Sin embargo, existe un estudio realizado con todo el rigor científico que llega a una conclusión diametralmente opuesta; es decir, que la oración no solo es no inocua, sino que empeora el estado de los pacientes.

Realizado por la Fundación Templeton ¿una organización de creyentes que procura la conciliación de ciencia y religión¿, el 'Gran experimento de la oración' consistió en hacer seguimiento a 1.082 pacientes a quienes se les había practicado una cirugía de bypass coronario. Los convalecientes fueron divididos en tres grupos: los que recibían oraciones y no lo sabían; los que las recibían y sí lo sabían, y los que no recibían oraciones.
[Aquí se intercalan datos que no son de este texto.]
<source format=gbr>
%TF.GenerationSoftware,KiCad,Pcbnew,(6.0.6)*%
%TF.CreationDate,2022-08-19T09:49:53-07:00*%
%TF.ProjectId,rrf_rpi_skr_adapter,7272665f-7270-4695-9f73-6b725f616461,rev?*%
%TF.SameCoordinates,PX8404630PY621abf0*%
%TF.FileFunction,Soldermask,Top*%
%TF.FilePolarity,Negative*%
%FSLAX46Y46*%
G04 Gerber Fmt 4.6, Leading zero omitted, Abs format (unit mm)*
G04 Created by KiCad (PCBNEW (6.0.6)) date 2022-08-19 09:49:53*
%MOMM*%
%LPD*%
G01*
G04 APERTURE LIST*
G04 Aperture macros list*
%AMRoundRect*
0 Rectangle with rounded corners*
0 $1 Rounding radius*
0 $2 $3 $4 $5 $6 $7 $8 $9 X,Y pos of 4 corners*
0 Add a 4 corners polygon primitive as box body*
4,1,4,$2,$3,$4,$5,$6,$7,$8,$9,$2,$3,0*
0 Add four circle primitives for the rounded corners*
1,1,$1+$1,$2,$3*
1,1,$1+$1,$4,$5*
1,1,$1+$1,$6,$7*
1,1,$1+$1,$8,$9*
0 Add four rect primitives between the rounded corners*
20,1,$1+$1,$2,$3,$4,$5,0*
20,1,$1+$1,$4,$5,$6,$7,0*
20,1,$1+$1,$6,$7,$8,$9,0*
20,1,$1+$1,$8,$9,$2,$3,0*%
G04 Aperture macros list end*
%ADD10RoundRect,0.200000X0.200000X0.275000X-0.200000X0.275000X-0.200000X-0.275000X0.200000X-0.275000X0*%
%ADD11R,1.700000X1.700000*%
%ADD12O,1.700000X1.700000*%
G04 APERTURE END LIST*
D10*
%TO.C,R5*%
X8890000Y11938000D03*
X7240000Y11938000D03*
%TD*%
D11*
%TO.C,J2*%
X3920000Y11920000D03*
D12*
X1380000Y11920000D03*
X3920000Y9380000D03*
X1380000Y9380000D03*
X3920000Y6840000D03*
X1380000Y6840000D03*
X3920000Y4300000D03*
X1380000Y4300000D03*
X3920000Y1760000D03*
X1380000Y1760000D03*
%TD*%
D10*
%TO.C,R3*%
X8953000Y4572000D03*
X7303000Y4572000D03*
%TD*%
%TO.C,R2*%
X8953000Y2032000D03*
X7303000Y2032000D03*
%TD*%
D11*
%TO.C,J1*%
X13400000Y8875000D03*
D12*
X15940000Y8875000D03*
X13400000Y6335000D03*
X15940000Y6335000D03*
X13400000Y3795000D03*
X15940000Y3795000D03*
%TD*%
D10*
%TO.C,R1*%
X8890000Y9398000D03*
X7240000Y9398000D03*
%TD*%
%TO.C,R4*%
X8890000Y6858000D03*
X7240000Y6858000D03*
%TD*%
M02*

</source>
Los resultados, publicados en la revista American Heart Journal fueron un varapalo para los promotores del estudio, que gastaron nada menos que 2,4 millones de dólares: no había diferencia entre aquellos por quienes habían rezado y no lo sabían, y aquellos que no habían sido objeto de ninguna plegaria. En cambio, los que habían recibido oraciones y lo sabían fueron los que más complicaciones tuvieron. Según la explicación de los médicos a cargo del estudio, la causa probablemente fue que sintieron mayor estrés: si tenían que orar por ellos, es que estaban realmente graves.
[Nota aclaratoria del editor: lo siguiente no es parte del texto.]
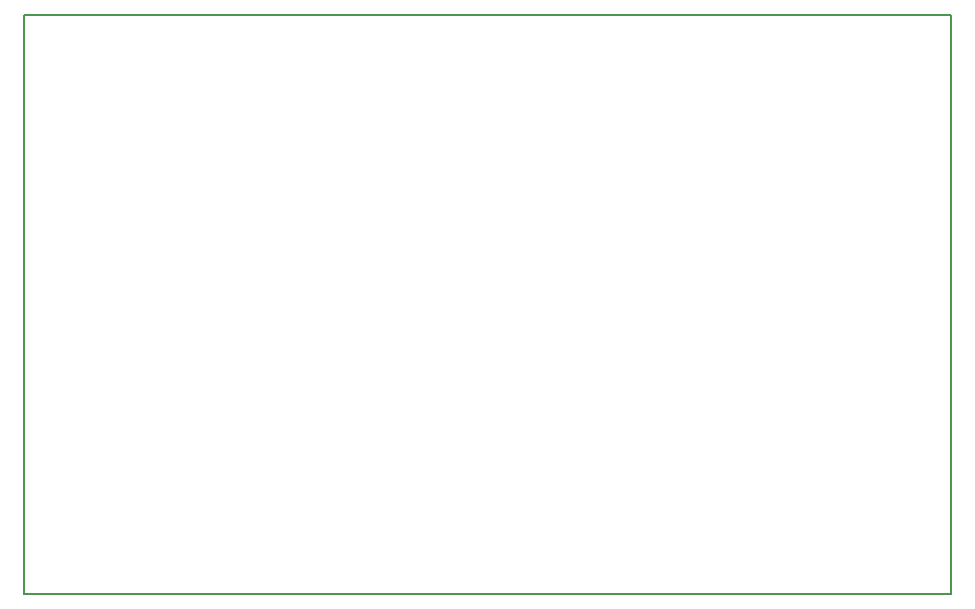
<source format=gm1>
G04 #@! TF.GenerationSoftware,KiCad,Pcbnew,5.0.2+dfsg1-1+deb10u1*
G04 #@! TF.CreationDate,2023-11-14T21:39:22+01:00*
G04 #@! TF.ProjectId,AlimentationSecteur2024v1,416c696d-656e-4746-9174-696f6e536563,rev?*
G04 #@! TF.SameCoordinates,Original*
G04 #@! TF.FileFunction,Profile,NP*
%FSLAX46Y46*%
G04 Gerber Fmt 4.6, Leading zero omitted, Abs format (unit mm)*
G04 Created by KiCad (PCBNEW 5.0.2+dfsg1-1+deb10u1) date mar. 14 nov. 2023 21:39:22 CET*
%MOMM*%
%LPD*%
G01*
G04 APERTURE LIST*
%ADD10C,0.150000*%
G04 APERTURE END LIST*
D10*
X108500000Y-125000000D02*
X187000000Y-125000000D01*
X108500000Y-76000000D02*
X187000000Y-76000000D01*
X187000000Y-125000000D02*
X187000000Y-76000000D01*
X108500000Y-125000000D02*
X108500000Y-76000000D01*
M02*

</source>
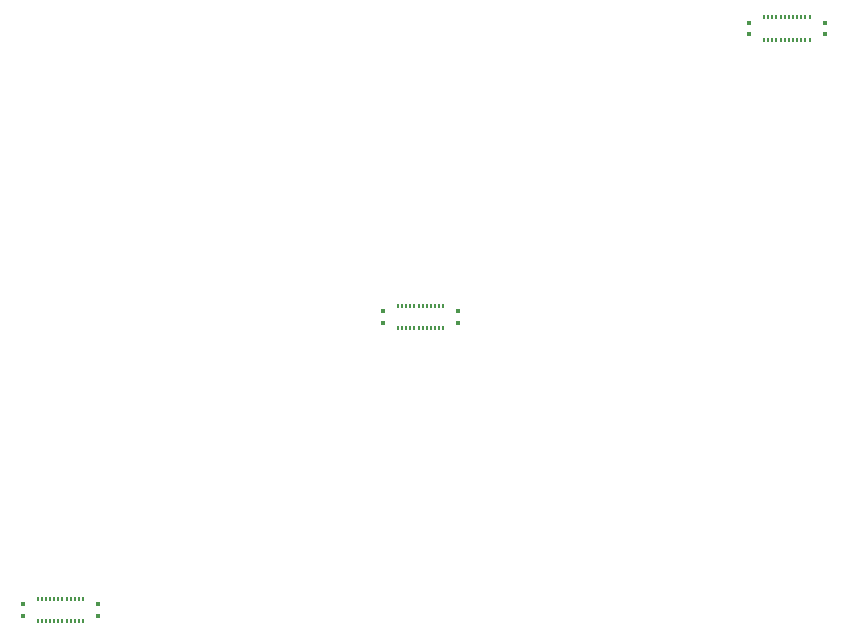
<source format=gbr>
%TF.GenerationSoftware,KiCad,Pcbnew,(6.0.0)*%
%TF.CreationDate,2022-03-28T07:33:37-07:00*%
%TF.ProjectId,flex-24_panel,666c6578-2d32-4345-9f70-616e656c2e6b,A*%
%TF.SameCoordinates,Original*%
%TF.FileFunction,Paste,Bot*%
%TF.FilePolarity,Positive*%
%FSLAX46Y46*%
G04 Gerber Fmt 4.6, Leading zero omitted, Abs format (unit mm)*
G04 Created by KiCad (PCBNEW (6.0.0)) date 2022-03-28 07:33:37*
%MOMM*%
%LPD*%
G01*
G04 APERTURE LIST*
%ADD10R,0.180000X0.400000*%
%ADD11R,0.400000X0.385000*%
G04 APERTURE END LIST*
D10*
%TO.C,J1*%
X179655000Y-96135864D03*
X179655000Y-94235864D03*
X179305000Y-96135864D03*
X179305000Y-94235864D03*
X178955000Y-96135864D03*
X178955000Y-94235864D03*
X178605000Y-96135864D03*
X178605000Y-94235864D03*
X178255000Y-96135864D03*
X178255000Y-94235864D03*
X177905000Y-96135864D03*
X177905000Y-94235864D03*
X177555000Y-96135864D03*
X177555000Y-94235864D03*
X177205000Y-96135864D03*
X177205000Y-94235864D03*
X176855000Y-96135864D03*
X176855000Y-94235864D03*
X176505000Y-96135864D03*
X176505000Y-94235864D03*
X176155000Y-96135864D03*
X176155000Y-94235864D03*
X175805000Y-96135864D03*
X175805000Y-94235864D03*
D11*
X180935000Y-95668364D03*
X180935000Y-94703364D03*
X174525000Y-95668364D03*
X174525000Y-94703364D03*
%TD*%
D10*
%TO.C,J1*%
X148655000Y-120585865D03*
X148655000Y-118685865D03*
X148305000Y-120585865D03*
X148305000Y-118685865D03*
X147955000Y-120585865D03*
X147955000Y-118685865D03*
X147605000Y-120585865D03*
X147605000Y-118685865D03*
X147255000Y-120585865D03*
X147255000Y-118685865D03*
X146905000Y-120585865D03*
X146905000Y-118685865D03*
X146555000Y-120585865D03*
X146555000Y-118685865D03*
X146205000Y-120585865D03*
X146205000Y-118685865D03*
X145855000Y-120585865D03*
X145855000Y-118685865D03*
X145505000Y-120585865D03*
X145505000Y-118685865D03*
X145155000Y-120585865D03*
X145155000Y-118685865D03*
X144805000Y-120585865D03*
X144805000Y-118685865D03*
D11*
X149935000Y-120118365D03*
X149935000Y-119153365D03*
X143525000Y-120118365D03*
X143525000Y-119153365D03*
%TD*%
D10*
%TO.C,J1*%
X118155000Y-145395376D03*
X118155000Y-143495376D03*
X117805000Y-145395376D03*
X117805000Y-143495376D03*
X117455000Y-145395376D03*
X117455000Y-143495376D03*
X117105000Y-145395376D03*
X117105000Y-143495376D03*
X116755000Y-145395376D03*
X116755000Y-143495376D03*
X116405000Y-145395376D03*
X116405000Y-143495376D03*
X116055000Y-145395376D03*
X116055000Y-143495376D03*
X115705000Y-145395376D03*
X115705000Y-143495376D03*
X115355000Y-145395376D03*
X115355000Y-143495376D03*
X115005000Y-145395376D03*
X115005000Y-143495376D03*
X114655000Y-145395376D03*
X114655000Y-143495376D03*
X114305000Y-145395376D03*
X114305000Y-143495376D03*
D11*
X119435000Y-144927876D03*
X119435000Y-143962876D03*
X113025000Y-144927876D03*
X113025000Y-143962876D03*
%TD*%
M02*

</source>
Al margen del si detrás de la oración existe una intervención divina, su efecto terapéutico parece entonces depender de si logra el objetivo de reducir el estrés. En ese sentido, y siguiendo las pautas de cualquier tratamiento practicado con responsabilidad, parece que también habrá que escribirle en letra menuda sus efectos adversos y contraindicaciones.
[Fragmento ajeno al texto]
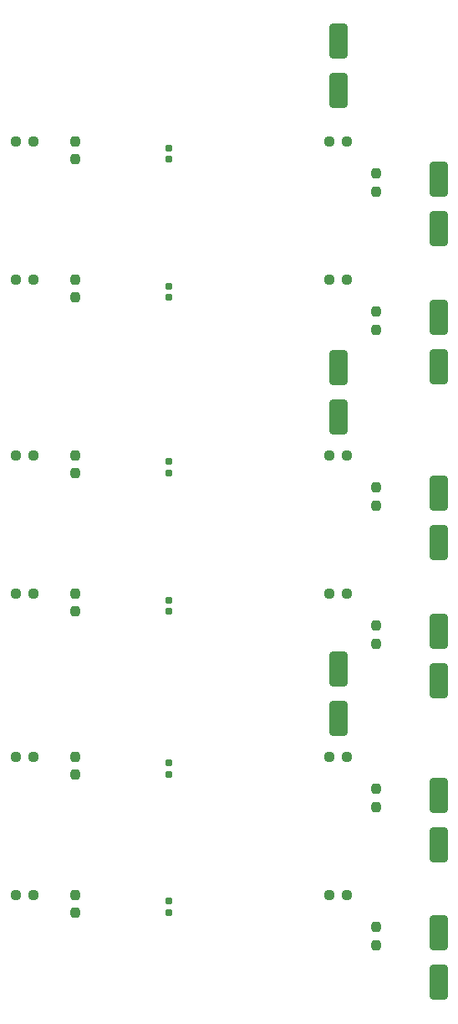
<source format=gbr>
%TF.GenerationSoftware,KiCad,Pcbnew,7.0.1*%
%TF.CreationDate,2023-04-13T18:21:32+09:00*%
%TF.ProjectId,motor_driver,6d6f746f-725f-4647-9269-7665722e6b69,rev?*%
%TF.SameCoordinates,Original*%
%TF.FileFunction,Paste,Bot*%
%TF.FilePolarity,Positive*%
%FSLAX46Y46*%
G04 Gerber Fmt 4.6, Leading zero omitted, Abs format (unit mm)*
G04 Created by KiCad (PCBNEW 7.0.1) date 2023-04-13 18:21:32*
%MOMM*%
%LPD*%
G01*
G04 APERTURE LIST*
G04 Aperture macros list*
%AMRoundRect*
0 Rectangle with rounded corners*
0 $1 Rounding radius*
0 $2 $3 $4 $5 $6 $7 $8 $9 X,Y pos of 4 corners*
0 Add a 4 corners polygon primitive as box body*
4,1,4,$2,$3,$4,$5,$6,$7,$8,$9,$2,$3,0*
0 Add four circle primitives for the rounded corners*
1,1,$1+$1,$2,$3*
1,1,$1+$1,$4,$5*
1,1,$1+$1,$6,$7*
1,1,$1+$1,$8,$9*
0 Add four rect primitives between the rounded corners*
20,1,$1+$1,$2,$3,$4,$5,0*
20,1,$1+$1,$4,$5,$6,$7,0*
20,1,$1+$1,$6,$7,$8,$9,0*
20,1,$1+$1,$8,$9,$2,$3,0*%
G04 Aperture macros list end*
%ADD10RoundRect,0.250000X0.650000X-1.500000X0.650000X1.500000X-0.650000X1.500000X-0.650000X-1.500000X0*%
%ADD11RoundRect,0.155000X-0.155000X0.212500X-0.155000X-0.212500X0.155000X-0.212500X0.155000X0.212500X0*%
%ADD12RoundRect,0.237500X-0.250000X-0.237500X0.250000X-0.237500X0.250000X0.237500X-0.250000X0.237500X0*%
%ADD13RoundRect,0.237500X0.237500X-0.250000X0.237500X0.250000X-0.237500X0.250000X-0.237500X-0.250000X0*%
%ADD14RoundRect,0.237500X-0.237500X0.250000X-0.237500X-0.250000X0.237500X-0.250000X0.237500X0.250000X0*%
G04 APERTURE END LIST*
D10*
%TO.C,D1*%
X110670000Y-44410000D03*
X110670000Y-39410000D03*
%TD*%
D11*
%TO.C,C9*%
X93525000Y-112395000D03*
X93525000Y-113530000D03*
%TD*%
D12*
%TO.C,R19*%
X78007500Y-111760000D03*
X79832500Y-111760000D03*
%TD*%
D13*
%TO.C,R11*%
X114480000Y-54610000D03*
X114480000Y-52785000D03*
%TD*%
D12*
%TO.C,R21*%
X109757500Y-111760000D03*
X111582500Y-111760000D03*
%TD*%
D14*
%TO.C,R3*%
X84000000Y-81280000D03*
X84000000Y-83105000D03*
%TD*%
D11*
%TO.C,C1*%
X93525000Y-50232500D03*
X93525000Y-51367500D03*
%TD*%
D13*
%TO.C,R24*%
X114480000Y-130810000D03*
X114480000Y-128985000D03*
%TD*%
D11*
%TO.C,C2*%
X93525000Y-64202500D03*
X93525000Y-65337500D03*
%TD*%
D12*
%TO.C,R7*%
X78007500Y-49530000D03*
X79832500Y-49530000D03*
%TD*%
%TO.C,R9*%
X109757500Y-49530000D03*
X111582500Y-49530000D03*
%TD*%
%TO.C,R20*%
X78007500Y-125730000D03*
X79832500Y-125730000D03*
%TD*%
D13*
%TO.C,R23*%
X114480000Y-116840000D03*
X114480000Y-115015000D03*
%TD*%
D10*
%TO.C,D8*%
X120830000Y-120650000D03*
X120830000Y-115650000D03*
%TD*%
%TO.C,D4*%
X120830000Y-58380000D03*
X120830000Y-53380000D03*
%TD*%
%TO.C,D7*%
X120830000Y-104100000D03*
X120830000Y-99100000D03*
%TD*%
%TO.C,D3*%
X110670000Y-107910000D03*
X110670000Y-102910000D03*
%TD*%
D14*
%TO.C,R5*%
X84000000Y-111760000D03*
X84000000Y-113585000D03*
%TD*%
D12*
%TO.C,R8*%
X78007500Y-63500000D03*
X79832500Y-63500000D03*
%TD*%
%TO.C,R14*%
X78007500Y-95250000D03*
X79832500Y-95250000D03*
%TD*%
D13*
%TO.C,R12*%
X114480000Y-68580000D03*
X114480000Y-66755000D03*
%TD*%
D12*
%TO.C,R13*%
X78007500Y-81280000D03*
X79832500Y-81280000D03*
%TD*%
D11*
%TO.C,C6*%
X93525000Y-95952500D03*
X93525000Y-97087500D03*
%TD*%
%TO.C,C10*%
X93525000Y-126365000D03*
X93525000Y-127500000D03*
%TD*%
D14*
%TO.C,R2*%
X84000000Y-63500000D03*
X84000000Y-65325000D03*
%TD*%
D12*
%TO.C,R10*%
X109757500Y-63500000D03*
X111582500Y-63500000D03*
%TD*%
D14*
%TO.C,R6*%
X84000000Y-125730000D03*
X84000000Y-127555000D03*
%TD*%
D13*
%TO.C,R17*%
X114480000Y-86360000D03*
X114480000Y-84535000D03*
%TD*%
%TO.C,R18*%
X114480000Y-100330000D03*
X114480000Y-98505000D03*
%TD*%
D14*
%TO.C,R1*%
X84000000Y-49530000D03*
X84000000Y-51355000D03*
%TD*%
D10*
%TO.C,D2*%
X110670000Y-77430000D03*
X110670000Y-72430000D03*
%TD*%
%TO.C,D6*%
X120830000Y-90130000D03*
X120830000Y-85130000D03*
%TD*%
%TO.C,D5*%
X120830000Y-72350000D03*
X120830000Y-67350000D03*
%TD*%
D12*
%TO.C,R16*%
X109757500Y-95250000D03*
X111582500Y-95250000D03*
%TD*%
D11*
%TO.C,C5*%
X93525000Y-81915000D03*
X93525000Y-83050000D03*
%TD*%
D14*
%TO.C,R4*%
X84000000Y-95250000D03*
X84000000Y-97075000D03*
%TD*%
D12*
%TO.C,R22*%
X109757500Y-125730000D03*
X111582500Y-125730000D03*
%TD*%
%TO.C,R15*%
X109757500Y-81280000D03*
X111582500Y-81280000D03*
%TD*%
D10*
%TO.C,D9*%
X120830000Y-134580000D03*
X120830000Y-129580000D03*
%TD*%
M02*

</source>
EL PODER ANALGÉSICO DE LAS PLEGARIAS

Las creencias religiosas activan una zona del cerebro conocida como corteza prefrontal ventrolateral derecha y ayudan a los practicantes a reinterpretar el significado emocional del dolor , plantea un grupo de científicos de la Universidad de Oxford en un artículo publicado en la revista científica Pain. A esta conclusión llegaron los expertos tras observar que mientras contemplaban una imagen de la Virgen y recibían descargas eléctricas, los voluntarios católicos reportaron menor dolor que los voluntarios ateos o agnósticos. El funcionamiento cerebral fue analizado con un escáner de resonancia magnética.

'La dama del ermiño', de Leonardo da Vinci, y 'Vergine Annunciate', de Giovanni Battista Salvi il Sassoferrato, fueron las pinturas proyectadas a los voluntarios del estudio. El propósito fue mostrar dos imágenes parecidas pero con distintos significados religiosos.